**WORK INSTRUCTION**
Only the lines from the one containing "clasă din cadrul Școlii Gimnaziale „Învățător" through the last line of the listing are to be given again, exactly as they appear.

**MATERIALS PROVIDED**
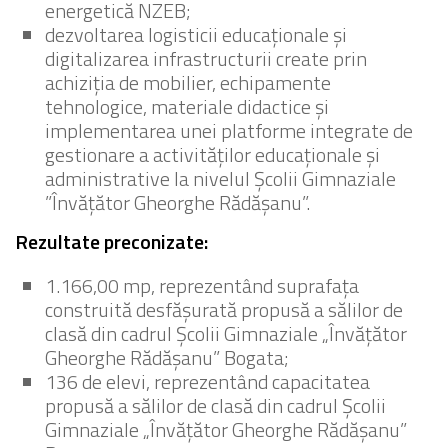
energetică NZEB;
dezvoltarea logisticii educaționale și
digitalizarea infrastructurii create prin
achiziția de mobilier, echipamente
tehnologice, materiale didactice și
implementarea unei platforme integrate de
gestionare a activităților educaționale și
administrative la nivelul Școlii Gimnaziale
”Învățător Gheorghe Rădășanu”.
Rezultate preconizate:
1.166,00 mp, reprezentând suprafața
construită desfășurată propusă a sălilor de
clasă din cadrul Școlii Gimnaziale „Învățător
Gheorghe Rădășanu” Bogata;
136 de elevi, reprezentând capacitatea
propusă a sălilor de clasă din cadrul Școlii
Gimnaziale „Învățător Gheorghe Rădășanu”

**SOLVED EXERCISE**
clasă din cadrul Școlii Gimnaziale „Învățător
Gheorghe Rădășanu” Bogata;
136 de elevi, reprezentând capacitatea
propusă a sălilor de clasă din cadrul Școlii
Gimnaziale „Învățător Gheorghe Rădășanu”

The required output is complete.